Richard Dicker of New York-based Human Rights Watch said it signaled that “the days of absolute impunity … for horrible crimes in Darfur are winding down.”
Driving home the ferocity of the conflict, the ICC judges cited the horrific onslaught on Bindisi on Aug. 15, 2003, one of four attacks cited in the prosecution’s case between August 2003 and March 2004.
The incident started with Sudanese army troops telling villagers that the Arab janjaweed militia would be visiting a nearby village to collect an Islamic tax, said the 58-page judicial ruling.
The town, which had no rebel activity, was then “attacked by members of the Sudanese Armed Forces traveling in a number of camouflaged colored Land Cruisers mounted with heavy machine guns together with … janjaweed on horse- and camel-back and some on foot,” they wrote.
Four of the machine gun-toting four-wheel drive vehicles packed with troops drove into the village, backed up by more than 500 janjaweed.
“Three Sudanese Air Force planes also dropped bombs,” the judges wrote. Sudanese troops and janjaweed then went “from house to house in search of the remaining residents and killing those they found.”
Prosecutors said villagers were murdered, women and girls raped and homes pillaged by the government forces and militiamen.
Human rights groups and international observers have long reported such attacks in Darfur, but the decision to issue arrest warrants based on evidence gathered in a painstaking 20-month investigation marks the first time such allegations have been examined by such a high-ranking judicial body.
Sudan bristled at the allegations and warrants.
“Whatever the ICC does, is totally unrealistic, illegal, and repugnant to any form of international law,” al-Mardi said.
ICC Chief Prosecutor Luis Moreno-Ocampo and human rights groups said the Khartoum government was legally bound to arrest the men.
Harun is currently in the Sudanese capital, Khartoum.
Al-Mardi has said a Sudanese investigation into Haroun’s activities found “not a speck of evidence” against him. The Sudanese government says it has arrested Kushayb pending an internal investigation, but several witnesses told the AP in Darfur that he was moving freely in Darfur under police protection.
Dicker, of Human Rights Watch, said the international community, especially China, must press Sudan to arrest the men and send them to The Hague.
Amnesty International suggested U.N. forces already in the country could enforce the arrests. The U.N. has a mission in southern Sudan following a peace treaty in an unrelated north-south war. But Sudan has refused to agree to a large U.N. deployment in Darfur, where an undermanned, under-equipped African Union peacekeeping force is struggling.
The prosecution accuses Haroun and Kushayb of being part of a conspiracy to stamp out support for anti-government rebels by “indiscriminate attacks against the civilian population,” including murder and rape.
Fighting in Darfur, which erupted in February 2003, has left more than 200,000 dead and displaced 2.5 million in a campaign the U.S. has called genocide.
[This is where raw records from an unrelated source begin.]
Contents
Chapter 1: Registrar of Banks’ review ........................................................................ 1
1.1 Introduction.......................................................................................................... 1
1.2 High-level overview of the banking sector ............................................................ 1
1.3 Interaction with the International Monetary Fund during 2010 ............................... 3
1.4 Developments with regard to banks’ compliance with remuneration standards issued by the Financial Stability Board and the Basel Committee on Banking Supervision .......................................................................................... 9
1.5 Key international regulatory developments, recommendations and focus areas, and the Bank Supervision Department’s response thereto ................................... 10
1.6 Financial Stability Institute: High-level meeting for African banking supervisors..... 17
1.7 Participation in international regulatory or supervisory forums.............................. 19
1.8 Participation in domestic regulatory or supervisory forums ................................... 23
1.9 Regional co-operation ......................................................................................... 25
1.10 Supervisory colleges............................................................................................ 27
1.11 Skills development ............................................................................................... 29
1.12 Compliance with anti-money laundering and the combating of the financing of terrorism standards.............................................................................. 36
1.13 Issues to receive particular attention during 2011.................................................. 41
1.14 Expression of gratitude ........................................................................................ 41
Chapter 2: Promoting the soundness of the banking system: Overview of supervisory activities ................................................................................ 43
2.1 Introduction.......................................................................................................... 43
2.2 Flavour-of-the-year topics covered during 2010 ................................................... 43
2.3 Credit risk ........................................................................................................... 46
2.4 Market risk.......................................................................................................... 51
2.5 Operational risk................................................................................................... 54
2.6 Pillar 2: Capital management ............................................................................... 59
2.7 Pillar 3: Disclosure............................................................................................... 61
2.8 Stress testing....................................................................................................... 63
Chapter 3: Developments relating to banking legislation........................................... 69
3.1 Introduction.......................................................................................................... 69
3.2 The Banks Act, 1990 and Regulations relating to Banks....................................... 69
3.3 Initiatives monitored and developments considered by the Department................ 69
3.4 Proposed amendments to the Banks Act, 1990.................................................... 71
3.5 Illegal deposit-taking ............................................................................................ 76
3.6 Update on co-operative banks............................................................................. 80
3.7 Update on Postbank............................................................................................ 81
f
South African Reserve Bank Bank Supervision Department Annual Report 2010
The judges said evidence pointed to a “unified strategy” by Khartoum of using troops, police, intelligence services and the janjaweed to fight the rebels. Janjaweed fighters were trained at government camps, paid and armed by Sudanese authorities, and their leaders wore Sudanese Armed Forces or police uniforms, they said.
At the time of the crimes, Haroun, considered part of Sudanese President Omar al-Bashir’s inner circle, was an interior minister responsible for security in Darfur who helped recruit, arm and fund the janjaweed, prosecutors say. Kushayb was one of his main contacts in western Darfur.